Integrated cathode with in-situ grown MnCo2O4/NC/MnO2 catalyst layer for alkaline liquid fuel cells

This study was conducted to develop new fabrication techniques and achieve improved performance of the cathode in liquid fuel cells. An integrated electrode with a sandwich-structured MnCo2O4/NC/MnO2 catalyst was prepared by in-situ growth on nickel foam. The resulting integrated electrode was tested as the cathode of the alkaline direct methanol fuel cell (DMFC) and direct borohydride fuel cell (DBFC). The data indicated peak power density of 12.22 mW cm-2 for DMFC, and 33.65 mW cm-2 for DBFC. The in-situ growth of the MnCo2O4/NC/MnO2 catalyst layer, without an organic binder, indicated a superior catalytic activity to that of MnCo2O4 and MnCo2O4/NC. Moreover, stability test conducted at a constant-current discharge of 10 mA cm-2 for the integrated cathode-based DBFC revealed excellent stability for about 350 h. Compared to that of traditional cathode prepared by doctor-blade method, traditional cathode showed a significantly diminished discharge voltage. Thus, the highly dispersed nanocatalysts and the macroporous nickel foam accelerated the intrinsic catalytic activity and mass transfer in the cathode. This work provides a new strategy for the preparation and structure optimization of fuel cell electrodes. (c) 2022 Elsevier B.V. All rights reserved.

Automated summary

This study aimed to develop new fabrication techniques for improving the performance of cathodes in liquid fuel cells.
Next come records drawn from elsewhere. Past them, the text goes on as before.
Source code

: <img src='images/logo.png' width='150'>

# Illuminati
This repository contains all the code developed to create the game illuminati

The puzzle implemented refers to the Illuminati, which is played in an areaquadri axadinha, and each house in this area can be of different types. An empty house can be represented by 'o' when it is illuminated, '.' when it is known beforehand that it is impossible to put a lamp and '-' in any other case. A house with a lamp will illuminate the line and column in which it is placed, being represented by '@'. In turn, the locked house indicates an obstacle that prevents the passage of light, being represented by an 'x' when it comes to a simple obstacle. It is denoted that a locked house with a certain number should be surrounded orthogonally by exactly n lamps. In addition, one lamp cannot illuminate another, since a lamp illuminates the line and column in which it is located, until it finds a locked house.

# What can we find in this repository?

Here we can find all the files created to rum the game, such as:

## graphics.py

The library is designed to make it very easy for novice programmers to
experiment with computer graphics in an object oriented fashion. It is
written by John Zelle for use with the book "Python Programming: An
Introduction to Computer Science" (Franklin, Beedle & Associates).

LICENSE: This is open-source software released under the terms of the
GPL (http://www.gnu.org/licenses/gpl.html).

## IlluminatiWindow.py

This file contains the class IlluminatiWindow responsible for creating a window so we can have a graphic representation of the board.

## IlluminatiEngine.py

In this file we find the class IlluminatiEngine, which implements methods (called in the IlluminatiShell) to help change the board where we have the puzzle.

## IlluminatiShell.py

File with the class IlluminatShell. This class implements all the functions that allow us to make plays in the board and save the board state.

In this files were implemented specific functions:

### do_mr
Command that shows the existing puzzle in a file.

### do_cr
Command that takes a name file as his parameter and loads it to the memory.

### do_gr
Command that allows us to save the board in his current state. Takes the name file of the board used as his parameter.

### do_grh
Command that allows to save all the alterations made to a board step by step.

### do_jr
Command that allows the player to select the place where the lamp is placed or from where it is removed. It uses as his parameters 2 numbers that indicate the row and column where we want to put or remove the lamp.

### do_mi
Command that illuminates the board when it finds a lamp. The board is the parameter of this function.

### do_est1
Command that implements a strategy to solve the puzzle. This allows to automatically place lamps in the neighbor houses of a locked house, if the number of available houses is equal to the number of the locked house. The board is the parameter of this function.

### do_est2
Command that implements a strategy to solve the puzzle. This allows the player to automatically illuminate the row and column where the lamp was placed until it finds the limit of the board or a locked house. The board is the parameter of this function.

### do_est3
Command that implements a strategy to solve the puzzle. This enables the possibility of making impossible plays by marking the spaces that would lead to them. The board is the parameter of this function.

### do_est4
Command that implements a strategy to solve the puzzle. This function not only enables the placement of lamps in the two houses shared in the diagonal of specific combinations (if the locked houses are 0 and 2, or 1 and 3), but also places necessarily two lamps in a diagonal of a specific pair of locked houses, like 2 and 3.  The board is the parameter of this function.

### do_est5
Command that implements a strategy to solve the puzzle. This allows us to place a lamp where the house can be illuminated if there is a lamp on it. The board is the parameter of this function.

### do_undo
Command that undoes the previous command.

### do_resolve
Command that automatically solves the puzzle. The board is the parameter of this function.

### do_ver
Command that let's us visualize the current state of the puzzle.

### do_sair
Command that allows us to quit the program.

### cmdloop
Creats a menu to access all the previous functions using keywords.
An integrated electrode with a sandwich-structured MnCo2O4/NC/MnO2 catalyst was prepared by in-situ growth on nickel foam. The resulting electrode showed promising results as the cathode in direct methanol fuel cells (DMFC) and direct borohydride fuel cells (DBFC), with peak power densities of 12.22 mW cm-2 and 33.65 mW cm-2, respectively. The in-situ growth of the MnCo2O4/NC/MnO2 catalyst layer exhibited superior catalytic activity compared to other catalysts. Stability tests showed excellent performance of the integrated cathode-based DBFC for approximately 350 hours. This work provides a new strategy for the preparation and optimization of fuel cell electrodes.